Nell’omeopatia, ad esempio, lo scenario non cambia rispetto alle terapie sperimentali cui si è accennato. Infatti, nonostante il mancato riconoscimento scientifico dell’omeopatia da parte degli organi sanitari pubblici e degli scienziati in genere (lo scienziato S. Garattini ha definito il prodotto omeopatico acqua fresca), i preparati omeopatici sono regolarmente distribuiti e consigliati da medici e farmacisti e a nessuno è mai venuto in mente di perseguire giudiziariamente chi mette sul mercato preparati che, stando ai parametri scientifici ufficiali, non hanno alcuna idoneità di cura di qualsivoglia patologia.
Quindi, soluzioni e interventi differenti in questioni che richiederebbero approcci teorici chiari e ben definiti, soprattutto uniformi: l’argomentazione logica si è fatta da parte, lasciando il posto ad altri percorsi di pensiero, più emotivi, forse pietistici (un malato incurabile è diverso da un paziente affetto da raffreddore), che orientano soluzioni abborracciate, disordinate, e – alla lunga – improduttive.

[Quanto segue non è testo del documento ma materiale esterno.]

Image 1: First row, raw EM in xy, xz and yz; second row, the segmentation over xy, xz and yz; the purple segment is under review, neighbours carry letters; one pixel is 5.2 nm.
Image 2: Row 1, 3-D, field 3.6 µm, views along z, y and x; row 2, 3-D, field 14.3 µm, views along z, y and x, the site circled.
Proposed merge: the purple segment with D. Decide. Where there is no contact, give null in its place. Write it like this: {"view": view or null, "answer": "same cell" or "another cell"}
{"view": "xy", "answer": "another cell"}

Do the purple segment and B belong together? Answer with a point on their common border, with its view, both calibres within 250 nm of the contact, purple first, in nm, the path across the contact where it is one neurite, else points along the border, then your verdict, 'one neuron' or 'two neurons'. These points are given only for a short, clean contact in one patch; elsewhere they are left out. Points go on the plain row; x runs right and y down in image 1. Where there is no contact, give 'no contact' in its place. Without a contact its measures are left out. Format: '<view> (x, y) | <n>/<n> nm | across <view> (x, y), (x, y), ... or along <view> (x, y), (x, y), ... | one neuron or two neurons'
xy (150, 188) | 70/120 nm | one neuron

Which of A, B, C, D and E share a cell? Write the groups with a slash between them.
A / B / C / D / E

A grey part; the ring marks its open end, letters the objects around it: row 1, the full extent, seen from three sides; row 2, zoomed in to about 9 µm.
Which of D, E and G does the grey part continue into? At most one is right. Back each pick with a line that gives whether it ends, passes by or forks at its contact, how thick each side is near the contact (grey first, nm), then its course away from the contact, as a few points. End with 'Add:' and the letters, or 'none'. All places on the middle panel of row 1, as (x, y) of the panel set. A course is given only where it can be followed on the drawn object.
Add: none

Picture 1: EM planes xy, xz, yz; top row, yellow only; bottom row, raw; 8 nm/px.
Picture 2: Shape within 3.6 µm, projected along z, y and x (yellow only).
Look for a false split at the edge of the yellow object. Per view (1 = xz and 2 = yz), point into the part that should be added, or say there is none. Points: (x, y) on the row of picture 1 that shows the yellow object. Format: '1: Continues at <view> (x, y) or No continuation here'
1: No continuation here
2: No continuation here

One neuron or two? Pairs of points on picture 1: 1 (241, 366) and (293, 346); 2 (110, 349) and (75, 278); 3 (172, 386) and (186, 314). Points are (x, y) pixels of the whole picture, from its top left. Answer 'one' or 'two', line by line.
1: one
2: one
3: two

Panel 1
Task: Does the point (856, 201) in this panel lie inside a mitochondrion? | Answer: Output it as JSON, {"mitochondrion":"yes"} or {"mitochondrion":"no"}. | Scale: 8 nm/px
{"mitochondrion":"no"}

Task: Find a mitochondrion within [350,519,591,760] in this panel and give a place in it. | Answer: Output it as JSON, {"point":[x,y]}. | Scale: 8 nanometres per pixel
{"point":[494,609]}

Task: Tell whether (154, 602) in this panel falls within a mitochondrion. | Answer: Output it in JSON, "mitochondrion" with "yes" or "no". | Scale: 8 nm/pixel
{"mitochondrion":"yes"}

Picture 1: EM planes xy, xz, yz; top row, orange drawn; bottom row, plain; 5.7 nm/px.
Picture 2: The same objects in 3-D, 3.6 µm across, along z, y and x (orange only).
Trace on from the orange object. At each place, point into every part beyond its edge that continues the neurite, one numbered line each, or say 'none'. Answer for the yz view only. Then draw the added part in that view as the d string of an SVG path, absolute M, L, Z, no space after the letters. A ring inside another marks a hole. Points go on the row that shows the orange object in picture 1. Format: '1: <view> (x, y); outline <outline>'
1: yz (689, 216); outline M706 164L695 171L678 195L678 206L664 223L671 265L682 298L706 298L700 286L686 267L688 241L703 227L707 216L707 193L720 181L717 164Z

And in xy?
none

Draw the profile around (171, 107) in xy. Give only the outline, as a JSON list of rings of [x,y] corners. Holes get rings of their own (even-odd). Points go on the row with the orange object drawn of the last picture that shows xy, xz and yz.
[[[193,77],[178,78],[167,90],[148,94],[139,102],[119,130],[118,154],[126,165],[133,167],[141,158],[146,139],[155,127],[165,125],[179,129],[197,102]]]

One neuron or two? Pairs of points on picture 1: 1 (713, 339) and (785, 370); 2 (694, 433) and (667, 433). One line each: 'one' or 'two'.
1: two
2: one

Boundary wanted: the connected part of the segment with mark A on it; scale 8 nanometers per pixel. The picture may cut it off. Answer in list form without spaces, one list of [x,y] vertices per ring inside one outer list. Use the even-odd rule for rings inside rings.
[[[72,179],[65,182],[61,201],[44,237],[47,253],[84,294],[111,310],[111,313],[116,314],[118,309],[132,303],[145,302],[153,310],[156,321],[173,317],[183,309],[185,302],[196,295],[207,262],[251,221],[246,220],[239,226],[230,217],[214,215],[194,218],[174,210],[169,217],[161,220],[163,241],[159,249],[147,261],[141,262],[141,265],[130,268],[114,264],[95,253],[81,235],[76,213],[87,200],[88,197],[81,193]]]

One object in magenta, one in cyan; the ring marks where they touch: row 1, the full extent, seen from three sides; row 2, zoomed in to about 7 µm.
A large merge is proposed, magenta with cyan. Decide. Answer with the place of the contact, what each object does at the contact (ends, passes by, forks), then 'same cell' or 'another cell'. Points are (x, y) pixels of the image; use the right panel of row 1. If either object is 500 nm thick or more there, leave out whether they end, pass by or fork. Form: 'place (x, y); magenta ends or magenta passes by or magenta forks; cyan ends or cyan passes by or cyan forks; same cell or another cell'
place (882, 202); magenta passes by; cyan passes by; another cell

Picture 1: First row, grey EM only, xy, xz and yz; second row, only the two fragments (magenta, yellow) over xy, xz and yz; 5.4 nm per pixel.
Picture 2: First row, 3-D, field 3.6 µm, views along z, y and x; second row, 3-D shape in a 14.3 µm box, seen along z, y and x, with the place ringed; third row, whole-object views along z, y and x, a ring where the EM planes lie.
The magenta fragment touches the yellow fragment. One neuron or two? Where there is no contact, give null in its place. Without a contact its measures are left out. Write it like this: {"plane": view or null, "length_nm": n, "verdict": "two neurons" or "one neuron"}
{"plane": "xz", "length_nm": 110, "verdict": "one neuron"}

Affrontando il tema dei vaccini, il ragionamento deve necessariamente spostarsi sui minori cui sono destinati, e le cose si complicano tra potestà dei genitori da un lato, e potestà statale d’intervento dall’altro. Un dato si staglia all’orizzonte di questo percorso di pensiero: ciascun vaccino serve a evitare la diffusione di un determinato virus, cioè – più volgarmente – ad evitare la diffusione di malattie infettive che, quando prendono piede, avanzano inesorabilmente (La peste, giunta dall’Oriente, penetrò in Germania per la Boemia. Viaggiava senza fretta, al suono delle campane, come un’imperatrice. M. Yourcenar, L’opera al nero, Feltrinelli, p. 80). Quindi, il problema non è esclusivamente individuale ma anche e paritariamente collettivo. Meno vaccinazioni più possibilità di espansione del virus o dell’infezione virale. La necessità pubblica del vaccino non può che prevalere sulle istanze individuali dei genitori, e dovrebbe prospettarsi, inutile dirlo, come una scelta obbligata. Una contrapposizione analoga a quella di oggi sulla necessità o meno dei vaccini sarebbe stata impensabile negli anni in cui impazzava la poliomielite, decimando le gambe di tanti minori, se non la loro vita. Rileggere Nemesi di P. Roth può ammorbidire gli istinti, mentre si assapora il fascino della letteratura.
Invece, di questi tempi, dove la raggiunta sicurezza da molte infezioni virali insuperbisce tanto quanto l’affermata certezza dell’inesistenza di qualunque Dio, c’è spazio per nuovi contesti sociali a rischio. L’esistenza quotidiana occidentale potrebbe avviarsi di nuovo verso quell’elevato tasso di precarietà che tanto ha pesato fino almeno alla prima metà del ‘900, e questa volta lo farebbe sulla pelle dei minori. Il vaccino è una sorta di assicurazione per i bambini i cui primi anni sono essenziali per la costruzione delle proprie difese, ben sapendo che, pur con l’assicurazione in tasca, residua la possibilità che qualcuno venga a rubarci in casa: la sicurezza ci ha fatto dimenticare il puro e semplice caso (combinazione sincronica di eventi). Le casistiche individuali offerte in opposizione ai vaccini possono servire per mirati approfondimenti, si potrà dire – come in un’intervista di un immunologo – che occorre accortezza nella preparazione dei vaccini, ma la cerchia biologica in cui siamo inseriti, predisposta nel tempo da studi, sperimentazioni, ricerche, e produttiva di risultati evidenti (interruzione di molte infezioni virali) non può essere arrischiata per scelta di alcuni singoli. E se le scelte genitoriali di questo tipo diventano numerose, di fronte ai connessi rischi collettivi l’obbligo per legge è un passo dovuto.
Non avremo mai pace, come specie! L’insicurezza è la nostra condizione biologica, ma le formidabili facoltà cognitive, di pensiero logico misto ad immaginazione, ci traghettano verso le opposte sponde di una stabilità transitoria. Un equilibrio ragionato (e ragionevole) può esserci d’aiuto.